The idea of the museum it was passed down to subsequent generations by elderly relatives, and many projects were discussed. The last attempt to open one in Russia dates back to a few years ago, in the village of Tajtsy, where a wooden house with a library has also been preserved, which was rented for a certain time, with the promise of entrusting it for at least 50 years. Funds were raised and a restoration began, but the lease was not then renewed, without refunding the money spent; then Susanna decided to look outside the borders.

There was availability in Lapland, but Susanna and her friends discarded the idea, as it is not the true homeland of the Ingri.

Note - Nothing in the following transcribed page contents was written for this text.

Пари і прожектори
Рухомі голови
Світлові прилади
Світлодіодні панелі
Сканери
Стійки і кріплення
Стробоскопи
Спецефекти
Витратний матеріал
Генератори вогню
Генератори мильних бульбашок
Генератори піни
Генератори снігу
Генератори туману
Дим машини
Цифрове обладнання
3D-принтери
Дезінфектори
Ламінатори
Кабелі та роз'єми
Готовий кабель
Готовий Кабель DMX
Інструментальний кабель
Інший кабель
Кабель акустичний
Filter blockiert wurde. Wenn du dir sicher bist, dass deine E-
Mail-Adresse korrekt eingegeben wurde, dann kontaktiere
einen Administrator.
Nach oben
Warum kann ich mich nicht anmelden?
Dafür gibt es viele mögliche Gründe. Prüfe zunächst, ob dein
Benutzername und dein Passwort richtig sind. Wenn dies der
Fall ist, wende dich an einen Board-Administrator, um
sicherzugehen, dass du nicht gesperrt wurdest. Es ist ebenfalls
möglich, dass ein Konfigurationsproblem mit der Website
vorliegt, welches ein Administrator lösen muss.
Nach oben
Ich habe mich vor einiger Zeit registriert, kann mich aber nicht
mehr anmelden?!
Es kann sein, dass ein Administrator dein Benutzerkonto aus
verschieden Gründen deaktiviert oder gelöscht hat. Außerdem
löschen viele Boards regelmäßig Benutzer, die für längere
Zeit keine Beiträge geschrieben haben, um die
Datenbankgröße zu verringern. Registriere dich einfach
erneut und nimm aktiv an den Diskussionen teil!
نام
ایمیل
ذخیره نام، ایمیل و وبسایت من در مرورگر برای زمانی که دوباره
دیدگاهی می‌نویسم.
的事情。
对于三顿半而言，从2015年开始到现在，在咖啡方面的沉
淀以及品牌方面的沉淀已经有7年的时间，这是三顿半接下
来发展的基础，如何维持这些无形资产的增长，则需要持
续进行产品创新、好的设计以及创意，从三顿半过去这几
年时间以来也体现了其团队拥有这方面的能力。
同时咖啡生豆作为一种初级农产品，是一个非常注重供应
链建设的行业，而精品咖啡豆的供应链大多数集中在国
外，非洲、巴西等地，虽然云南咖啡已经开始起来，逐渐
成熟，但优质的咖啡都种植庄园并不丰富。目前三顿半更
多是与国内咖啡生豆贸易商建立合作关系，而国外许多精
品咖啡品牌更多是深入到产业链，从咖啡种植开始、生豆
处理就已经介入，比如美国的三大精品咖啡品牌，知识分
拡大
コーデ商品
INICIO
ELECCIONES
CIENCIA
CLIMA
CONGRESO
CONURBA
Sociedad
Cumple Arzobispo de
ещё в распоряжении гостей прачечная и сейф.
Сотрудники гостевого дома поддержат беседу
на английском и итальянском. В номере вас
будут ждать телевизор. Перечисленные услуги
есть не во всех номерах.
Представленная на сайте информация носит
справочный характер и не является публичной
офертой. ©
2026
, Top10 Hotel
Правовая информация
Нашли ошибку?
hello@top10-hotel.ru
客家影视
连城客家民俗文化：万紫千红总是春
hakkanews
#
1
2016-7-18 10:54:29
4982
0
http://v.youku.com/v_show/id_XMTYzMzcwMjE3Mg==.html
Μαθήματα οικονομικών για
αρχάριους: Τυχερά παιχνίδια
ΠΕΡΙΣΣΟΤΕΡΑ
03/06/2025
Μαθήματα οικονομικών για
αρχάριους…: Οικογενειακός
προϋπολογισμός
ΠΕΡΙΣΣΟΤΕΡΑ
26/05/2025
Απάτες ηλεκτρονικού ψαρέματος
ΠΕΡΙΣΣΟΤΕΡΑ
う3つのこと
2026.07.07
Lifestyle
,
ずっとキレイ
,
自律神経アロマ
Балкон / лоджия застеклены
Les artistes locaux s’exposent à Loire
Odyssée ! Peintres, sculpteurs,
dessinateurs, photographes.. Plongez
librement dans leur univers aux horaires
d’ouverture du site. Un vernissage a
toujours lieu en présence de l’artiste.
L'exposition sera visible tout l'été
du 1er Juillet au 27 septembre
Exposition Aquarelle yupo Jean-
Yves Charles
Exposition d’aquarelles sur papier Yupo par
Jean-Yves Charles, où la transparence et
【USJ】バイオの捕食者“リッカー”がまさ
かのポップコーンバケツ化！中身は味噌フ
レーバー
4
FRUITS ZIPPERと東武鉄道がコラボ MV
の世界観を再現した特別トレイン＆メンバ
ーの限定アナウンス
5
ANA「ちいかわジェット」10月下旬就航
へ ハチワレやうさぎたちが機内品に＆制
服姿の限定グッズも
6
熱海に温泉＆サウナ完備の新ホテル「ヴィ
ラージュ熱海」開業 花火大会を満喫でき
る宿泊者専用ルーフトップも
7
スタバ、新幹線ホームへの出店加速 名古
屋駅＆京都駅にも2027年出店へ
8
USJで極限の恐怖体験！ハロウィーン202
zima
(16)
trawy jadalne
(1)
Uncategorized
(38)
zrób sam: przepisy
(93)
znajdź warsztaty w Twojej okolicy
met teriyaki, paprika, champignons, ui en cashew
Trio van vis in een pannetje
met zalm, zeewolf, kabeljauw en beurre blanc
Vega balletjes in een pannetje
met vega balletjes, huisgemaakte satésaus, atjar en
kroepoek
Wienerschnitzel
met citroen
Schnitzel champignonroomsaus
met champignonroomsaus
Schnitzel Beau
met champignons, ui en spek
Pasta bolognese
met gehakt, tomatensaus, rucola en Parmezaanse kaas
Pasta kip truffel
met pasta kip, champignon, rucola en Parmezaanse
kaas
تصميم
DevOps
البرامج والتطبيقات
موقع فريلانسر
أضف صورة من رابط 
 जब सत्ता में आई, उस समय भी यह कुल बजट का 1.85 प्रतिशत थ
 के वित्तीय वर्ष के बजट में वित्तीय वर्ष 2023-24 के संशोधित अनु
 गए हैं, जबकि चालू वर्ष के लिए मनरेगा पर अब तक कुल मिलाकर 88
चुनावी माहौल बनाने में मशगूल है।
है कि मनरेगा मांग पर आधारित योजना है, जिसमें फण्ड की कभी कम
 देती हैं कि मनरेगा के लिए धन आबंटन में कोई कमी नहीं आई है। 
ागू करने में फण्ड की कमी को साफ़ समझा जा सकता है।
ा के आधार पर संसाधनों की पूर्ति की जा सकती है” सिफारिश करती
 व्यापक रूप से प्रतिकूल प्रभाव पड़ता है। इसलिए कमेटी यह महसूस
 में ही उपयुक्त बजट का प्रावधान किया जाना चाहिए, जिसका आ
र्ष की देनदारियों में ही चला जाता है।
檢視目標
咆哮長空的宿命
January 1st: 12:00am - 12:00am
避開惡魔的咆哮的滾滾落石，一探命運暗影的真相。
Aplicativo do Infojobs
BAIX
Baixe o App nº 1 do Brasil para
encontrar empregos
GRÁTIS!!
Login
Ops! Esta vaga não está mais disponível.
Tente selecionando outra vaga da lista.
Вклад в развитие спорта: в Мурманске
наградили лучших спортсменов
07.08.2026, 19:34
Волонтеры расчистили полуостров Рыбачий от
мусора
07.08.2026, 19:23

It would have been a shared museum for the many small Finno-Ugric nationalities of the region: the Finns of Murmansk, the woodland Finns of Sweden, the Kvens and other related ethnic groups, such as the Karely, the Izhora, the Vod', Vepsy and Saami.

So the choice fell on this house, built by Swedish soldiers during the Winter War, collecting antique tools and furniture from everywhere, even if many things had been preserved by the owners; The ancient large Tchaiknik was brought from Russia, the tea kettle that stands above the central stove of the inhabitants' gathering room.

Parkkinen does everything with her money and strength, after leaving the construction company that she managed, trying to put into practice the many indications passed down by her father, who, despite his advanced age, still supports her daughter in her feat.

In the restoration of ancient Ingermanland, as Susanna explains, the main stimulus is the idea of redemption from the many repressions suffered by its people in the past, but also the hope of a rebirth in the future, not only of the small Ingri people, but of all the peoples of the great north, and of all Russia.